# running backstay



## bkw (Aug 20, 2006)

i sail on chartered yachts and would like to make or purchase a running backstay system. most of the yachts do not have them. some of the boats have split backstay. i know how i would make one for the split backstay but i am not familiar with the hardware. i would need two blocks that i can attach without removing the backstays. can anybody tell me what these blocks are called? is there a way to tension a single backstay using a home made rig?


----------



## Faster (Sep 13, 2005)

You could fashion a portable split backstay adjustor with a couple of opening snapshackles, a heavy duty ring and the appropriate tackle.
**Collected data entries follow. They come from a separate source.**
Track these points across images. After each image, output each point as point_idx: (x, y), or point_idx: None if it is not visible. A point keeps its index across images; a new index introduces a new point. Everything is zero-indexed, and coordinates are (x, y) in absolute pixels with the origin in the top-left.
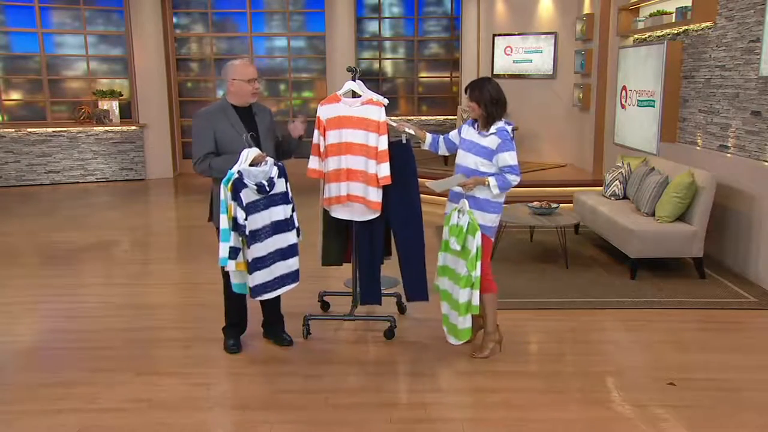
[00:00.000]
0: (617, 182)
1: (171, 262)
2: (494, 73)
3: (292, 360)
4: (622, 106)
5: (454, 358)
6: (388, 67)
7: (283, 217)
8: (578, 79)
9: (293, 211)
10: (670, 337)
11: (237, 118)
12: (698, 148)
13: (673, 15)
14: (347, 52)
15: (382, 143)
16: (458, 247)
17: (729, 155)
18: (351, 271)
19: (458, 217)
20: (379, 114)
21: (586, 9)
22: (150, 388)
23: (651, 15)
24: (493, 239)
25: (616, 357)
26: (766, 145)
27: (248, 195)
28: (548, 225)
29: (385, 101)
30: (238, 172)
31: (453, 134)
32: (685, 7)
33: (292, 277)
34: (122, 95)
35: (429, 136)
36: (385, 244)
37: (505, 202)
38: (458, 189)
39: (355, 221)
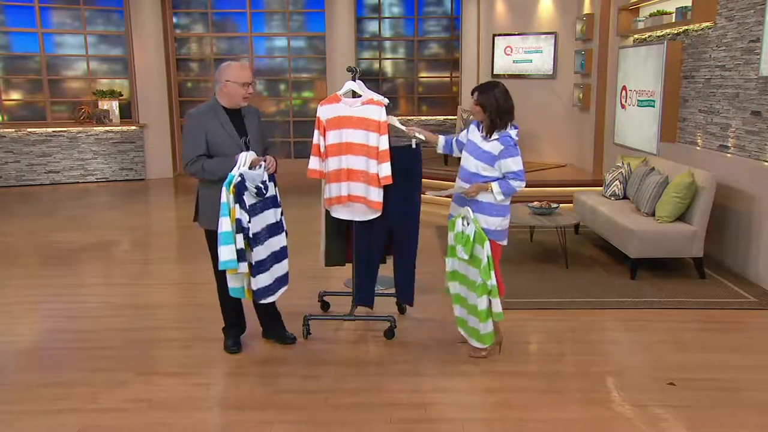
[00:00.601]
0: (617, 182)
1: (171, 262)
2: (494, 73)
3: (292, 360)
4: (622, 106)
5: (454, 358)
6: (388, 67)
7: (274, 220)
8: (578, 79)
9: (282, 214)
10: (670, 337)
11: (227, 119)
12: (698, 148)
13: (673, 15)
14: (347, 52)
15: (383, 143)
16: (466, 256)
17: (729, 155)
18: (351, 271)
19: (463, 225)
20: (379, 114)
21: (586, 9)
22: (150, 388)
23: (651, 15)
24: (503, 243)
25: (616, 357)
26: (766, 145)
27: (248, 198)
28: (548, 225)
29: (386, 101)
30: (240, 174)
31: (462, 135)
32: (685, 7)
33: (285, 279)
34: (122, 95)
35: (442, 139)
36: (386, 246)
37: None
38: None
39: (356, 221)
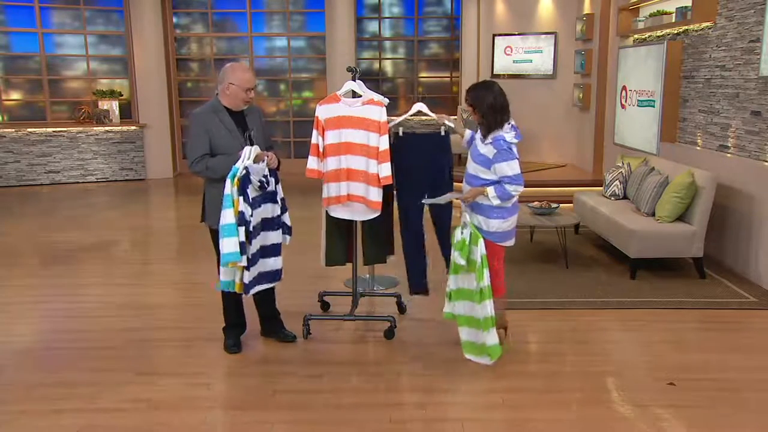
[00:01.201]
0: (617, 182)
1: (171, 262)
2: (494, 73)
3: (292, 360)
4: (622, 106)
5: (454, 359)
6: (388, 67)
7: (270, 215)
8: (578, 79)
9: (284, 212)
10: (670, 337)
11: (230, 119)
12: (698, 148)
13: (673, 15)
14: (347, 52)
15: (384, 143)
16: (462, 262)
17: (729, 155)
18: (351, 271)
19: (461, 232)
20: (380, 114)
21: (586, 9)
22: (150, 388)
23: (651, 15)
24: (503, 244)
25: (616, 357)
26: (766, 145)
27: (251, 191)
28: (548, 225)
29: (386, 101)
30: (245, 168)
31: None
32: (685, 7)
33: (273, 275)
34: (122, 95)
35: (468, 133)
36: (389, 243)
37: None
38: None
39: (402, 212)
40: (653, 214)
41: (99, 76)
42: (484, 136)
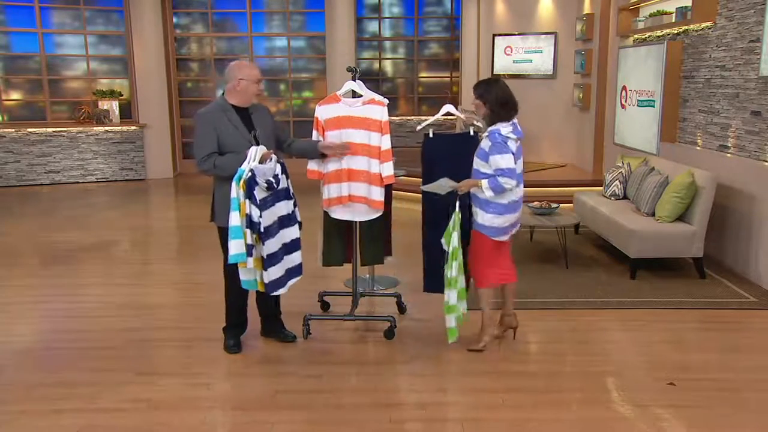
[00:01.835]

Finding a fair lead for the attachment at the deck could be more difficult depending on the boat. One of the backstay chainplate/tangs would probably be the easiest.

Fashioning a similar mechanism for a single backstay is more difficult - Seems to me you'd have to swage or crimp something onto the existing backstay, which the charter company may not appreciate.


----------



## Giulietta (Nov 14, 2006)

Bkw,

Please go here, it has what you want.

http://www.harken.com/rigtips/back.php

I'd go with the fiddle blocks and 4:1 purchase. Remove the bottom end of the backstay, make a loop attach fiddle with jaw on bottom, and upper fiddle to newly made loop on existing backstay.

HOWEVER!!!!!!!!!

Note: Since the boats you are renting don't have adjustable backstay, please be very carefull as the mast might have "bending back" limitations, and you don't want to pay for it, do you?

Also, here is a simple fix, not as "stretch resistant" as a real backstay, but if the boat has a supplementary main halyard, (or similar) just tie it to the stern, as centered as possible, and use it as a backstay.

GO EASY ON IT, chances are those masts aren't prepared for that.

What boat is it?


----------



## sailingdog (Mar 19, 2006)

UMMM... Why would you want to do this, especially on boats you don't own. Also, most charter boat companies frown upon people messing with the rig and you could find yourself blacklisted if caught doing so....


----------



## Giulietta (Nov 14, 2006)

SD,

I think, (must have read somewhere) he might be "racing" with it....

am I wrong????


----------



## sailingdog (Mar 19, 2006)

Nope...didn't see anything about racing it...or that he owns it... and modifying the rigging on a boat you don't own is generally not a good idea.


----------



## bkw (Aug 20, 2006)

thanks for your replies.
i am racing and right now the guys use rope tied around the splits and pull down on it.
i just want something that works a little smoother.
of course if i break something i will be responsible.


----------



## bkw (Aug 20, 2006)

have they turned off instant email feature today?


----------



## sailingdog (Mar 19, 2006)

You don't want a running backstay, but a backstay tensioner. CS Johnson makes one for split backstays...Look here.

BTW, Running backstays aren't what you're describing... A good description of a running backstay is here.


----------